Work instructions:
Among the entries below, which lines include the string "controller"? Show each one.

Record set:
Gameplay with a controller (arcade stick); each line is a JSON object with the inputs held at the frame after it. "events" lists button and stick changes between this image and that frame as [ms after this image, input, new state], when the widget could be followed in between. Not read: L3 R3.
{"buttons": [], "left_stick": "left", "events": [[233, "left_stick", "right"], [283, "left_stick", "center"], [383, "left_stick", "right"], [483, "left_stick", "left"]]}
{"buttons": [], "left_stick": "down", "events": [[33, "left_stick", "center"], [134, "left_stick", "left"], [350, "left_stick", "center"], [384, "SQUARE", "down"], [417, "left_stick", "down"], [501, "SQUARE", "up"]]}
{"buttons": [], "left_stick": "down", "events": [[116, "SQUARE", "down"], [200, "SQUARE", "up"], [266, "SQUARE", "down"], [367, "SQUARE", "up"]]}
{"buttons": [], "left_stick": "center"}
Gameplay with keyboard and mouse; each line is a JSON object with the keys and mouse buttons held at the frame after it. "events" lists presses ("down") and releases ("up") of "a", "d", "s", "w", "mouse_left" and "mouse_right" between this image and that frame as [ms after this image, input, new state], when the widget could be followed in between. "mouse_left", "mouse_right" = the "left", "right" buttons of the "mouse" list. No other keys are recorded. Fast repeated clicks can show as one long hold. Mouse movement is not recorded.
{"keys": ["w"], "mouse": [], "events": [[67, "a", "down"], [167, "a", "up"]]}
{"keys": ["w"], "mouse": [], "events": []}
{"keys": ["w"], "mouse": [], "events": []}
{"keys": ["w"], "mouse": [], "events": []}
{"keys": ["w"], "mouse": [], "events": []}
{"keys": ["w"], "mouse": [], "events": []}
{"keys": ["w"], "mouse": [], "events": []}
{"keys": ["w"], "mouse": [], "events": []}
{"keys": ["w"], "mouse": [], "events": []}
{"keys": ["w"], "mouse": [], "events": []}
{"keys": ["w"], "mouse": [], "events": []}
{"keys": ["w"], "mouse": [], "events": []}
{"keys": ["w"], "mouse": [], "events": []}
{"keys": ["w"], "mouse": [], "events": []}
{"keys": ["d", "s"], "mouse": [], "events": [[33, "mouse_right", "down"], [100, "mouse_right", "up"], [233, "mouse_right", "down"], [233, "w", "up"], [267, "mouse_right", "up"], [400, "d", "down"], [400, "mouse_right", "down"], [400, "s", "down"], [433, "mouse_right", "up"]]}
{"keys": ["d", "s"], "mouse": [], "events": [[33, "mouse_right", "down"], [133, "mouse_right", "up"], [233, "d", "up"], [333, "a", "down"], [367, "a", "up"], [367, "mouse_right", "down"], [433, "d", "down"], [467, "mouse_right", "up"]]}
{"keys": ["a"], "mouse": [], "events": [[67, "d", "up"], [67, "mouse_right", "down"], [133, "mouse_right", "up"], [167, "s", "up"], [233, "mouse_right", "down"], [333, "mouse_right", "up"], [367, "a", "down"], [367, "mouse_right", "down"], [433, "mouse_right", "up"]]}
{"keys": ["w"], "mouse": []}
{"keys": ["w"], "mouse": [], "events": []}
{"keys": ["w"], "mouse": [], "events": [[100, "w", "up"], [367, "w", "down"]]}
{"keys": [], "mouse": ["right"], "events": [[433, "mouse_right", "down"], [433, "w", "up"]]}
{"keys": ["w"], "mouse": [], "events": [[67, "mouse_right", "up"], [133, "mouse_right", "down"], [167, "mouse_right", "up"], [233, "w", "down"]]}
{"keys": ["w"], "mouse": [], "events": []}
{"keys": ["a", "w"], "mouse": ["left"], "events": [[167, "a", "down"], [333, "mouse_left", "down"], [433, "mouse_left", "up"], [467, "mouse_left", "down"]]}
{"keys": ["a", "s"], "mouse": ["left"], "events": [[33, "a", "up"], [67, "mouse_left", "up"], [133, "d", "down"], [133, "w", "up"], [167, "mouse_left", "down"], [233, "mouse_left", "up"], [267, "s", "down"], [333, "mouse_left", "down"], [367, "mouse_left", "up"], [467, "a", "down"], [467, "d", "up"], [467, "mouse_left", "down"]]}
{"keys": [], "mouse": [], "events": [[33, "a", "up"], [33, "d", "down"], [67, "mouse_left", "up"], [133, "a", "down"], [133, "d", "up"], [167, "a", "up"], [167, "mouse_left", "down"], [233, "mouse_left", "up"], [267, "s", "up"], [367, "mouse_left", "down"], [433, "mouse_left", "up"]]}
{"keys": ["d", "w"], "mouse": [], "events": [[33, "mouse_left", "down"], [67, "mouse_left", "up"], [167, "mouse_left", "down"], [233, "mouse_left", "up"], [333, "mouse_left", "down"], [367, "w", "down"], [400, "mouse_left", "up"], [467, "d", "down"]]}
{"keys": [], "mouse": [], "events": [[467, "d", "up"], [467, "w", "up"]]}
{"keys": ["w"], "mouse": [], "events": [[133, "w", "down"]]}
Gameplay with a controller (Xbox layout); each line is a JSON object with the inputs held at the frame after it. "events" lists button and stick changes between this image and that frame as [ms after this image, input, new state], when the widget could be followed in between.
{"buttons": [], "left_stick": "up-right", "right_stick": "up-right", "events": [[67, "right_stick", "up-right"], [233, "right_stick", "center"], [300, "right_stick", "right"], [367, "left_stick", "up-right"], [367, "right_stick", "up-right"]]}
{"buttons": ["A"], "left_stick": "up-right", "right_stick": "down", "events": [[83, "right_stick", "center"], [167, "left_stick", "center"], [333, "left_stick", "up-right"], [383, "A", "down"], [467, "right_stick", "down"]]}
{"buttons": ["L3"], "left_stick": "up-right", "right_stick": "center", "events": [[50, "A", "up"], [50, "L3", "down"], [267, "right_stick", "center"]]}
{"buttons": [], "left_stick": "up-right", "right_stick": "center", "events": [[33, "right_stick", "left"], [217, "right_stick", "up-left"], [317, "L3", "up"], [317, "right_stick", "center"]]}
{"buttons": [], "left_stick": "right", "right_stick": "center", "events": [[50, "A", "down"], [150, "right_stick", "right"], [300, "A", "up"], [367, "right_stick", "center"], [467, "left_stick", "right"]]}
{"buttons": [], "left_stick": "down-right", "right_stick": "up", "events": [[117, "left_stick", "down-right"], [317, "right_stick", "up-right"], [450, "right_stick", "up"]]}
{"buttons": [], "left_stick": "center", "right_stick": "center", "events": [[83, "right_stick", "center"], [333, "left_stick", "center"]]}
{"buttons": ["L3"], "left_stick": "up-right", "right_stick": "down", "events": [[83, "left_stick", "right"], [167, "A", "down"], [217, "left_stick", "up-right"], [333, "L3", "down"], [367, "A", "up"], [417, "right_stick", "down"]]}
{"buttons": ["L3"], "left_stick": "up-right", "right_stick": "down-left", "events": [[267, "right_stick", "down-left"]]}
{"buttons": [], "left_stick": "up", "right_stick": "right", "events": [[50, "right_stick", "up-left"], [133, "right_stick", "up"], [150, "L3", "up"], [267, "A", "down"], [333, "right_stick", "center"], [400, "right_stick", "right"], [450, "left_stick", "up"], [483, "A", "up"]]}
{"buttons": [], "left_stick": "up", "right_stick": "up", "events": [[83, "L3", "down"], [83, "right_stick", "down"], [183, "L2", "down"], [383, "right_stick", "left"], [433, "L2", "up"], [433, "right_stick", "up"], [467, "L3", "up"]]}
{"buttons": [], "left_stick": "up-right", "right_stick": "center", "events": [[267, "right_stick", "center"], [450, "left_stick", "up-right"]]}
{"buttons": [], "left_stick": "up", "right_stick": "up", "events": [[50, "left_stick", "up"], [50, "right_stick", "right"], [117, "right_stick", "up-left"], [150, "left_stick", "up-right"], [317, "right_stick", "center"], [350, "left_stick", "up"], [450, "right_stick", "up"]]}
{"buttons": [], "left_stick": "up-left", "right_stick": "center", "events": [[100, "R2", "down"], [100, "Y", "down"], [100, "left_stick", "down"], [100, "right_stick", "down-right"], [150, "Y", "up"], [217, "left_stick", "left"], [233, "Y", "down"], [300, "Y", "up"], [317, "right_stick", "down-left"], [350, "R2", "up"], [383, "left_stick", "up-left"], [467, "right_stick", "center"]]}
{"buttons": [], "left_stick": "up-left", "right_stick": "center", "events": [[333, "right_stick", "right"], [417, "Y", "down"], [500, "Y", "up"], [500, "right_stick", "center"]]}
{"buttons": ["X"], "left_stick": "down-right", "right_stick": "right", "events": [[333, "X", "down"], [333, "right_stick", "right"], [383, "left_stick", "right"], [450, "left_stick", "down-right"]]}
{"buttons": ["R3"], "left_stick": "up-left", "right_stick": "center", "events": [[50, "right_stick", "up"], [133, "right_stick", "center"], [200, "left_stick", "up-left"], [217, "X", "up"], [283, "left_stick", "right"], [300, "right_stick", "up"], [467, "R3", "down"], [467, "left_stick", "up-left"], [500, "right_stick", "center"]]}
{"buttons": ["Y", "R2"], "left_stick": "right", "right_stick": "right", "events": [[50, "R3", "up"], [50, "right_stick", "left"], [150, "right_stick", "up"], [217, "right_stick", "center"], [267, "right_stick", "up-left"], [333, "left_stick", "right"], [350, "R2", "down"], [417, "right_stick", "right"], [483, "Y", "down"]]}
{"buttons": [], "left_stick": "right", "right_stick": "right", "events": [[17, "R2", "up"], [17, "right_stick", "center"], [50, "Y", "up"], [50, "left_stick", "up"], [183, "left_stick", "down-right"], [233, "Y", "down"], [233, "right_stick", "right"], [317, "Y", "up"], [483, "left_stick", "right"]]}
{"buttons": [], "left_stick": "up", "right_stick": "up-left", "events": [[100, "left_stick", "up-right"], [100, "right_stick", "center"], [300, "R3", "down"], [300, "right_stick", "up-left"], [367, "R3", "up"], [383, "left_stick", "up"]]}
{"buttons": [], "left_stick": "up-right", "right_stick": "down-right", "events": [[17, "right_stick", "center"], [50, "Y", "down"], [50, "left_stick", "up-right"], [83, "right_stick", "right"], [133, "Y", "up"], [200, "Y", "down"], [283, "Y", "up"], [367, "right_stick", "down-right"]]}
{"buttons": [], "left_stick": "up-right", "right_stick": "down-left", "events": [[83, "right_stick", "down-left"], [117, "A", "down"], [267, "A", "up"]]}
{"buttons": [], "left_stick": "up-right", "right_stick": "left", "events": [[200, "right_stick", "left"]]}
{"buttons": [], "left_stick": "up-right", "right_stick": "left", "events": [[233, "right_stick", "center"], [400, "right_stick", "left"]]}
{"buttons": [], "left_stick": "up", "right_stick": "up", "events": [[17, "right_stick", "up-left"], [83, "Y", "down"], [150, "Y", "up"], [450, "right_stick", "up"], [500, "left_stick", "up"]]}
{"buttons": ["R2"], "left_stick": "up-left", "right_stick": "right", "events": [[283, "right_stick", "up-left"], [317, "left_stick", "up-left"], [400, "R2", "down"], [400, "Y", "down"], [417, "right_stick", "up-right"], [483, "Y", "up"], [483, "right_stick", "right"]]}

The completed task:
Gameplay with a controller (arcade stick); each line is a JSON object with the inputs held at the frame after it. "events" lists button and stick changes between this image and that frame as [ms after this image, input, new state], when the widget could be followed in between. Not read: L3 R3.
Gameplay with a controller (Xbox layout); each line is a JSON object with the inputs held at the frame after it. "events" lists button and stick changes between this image and that frame as [ms after this image, input, new state], when the widget could be followed in between.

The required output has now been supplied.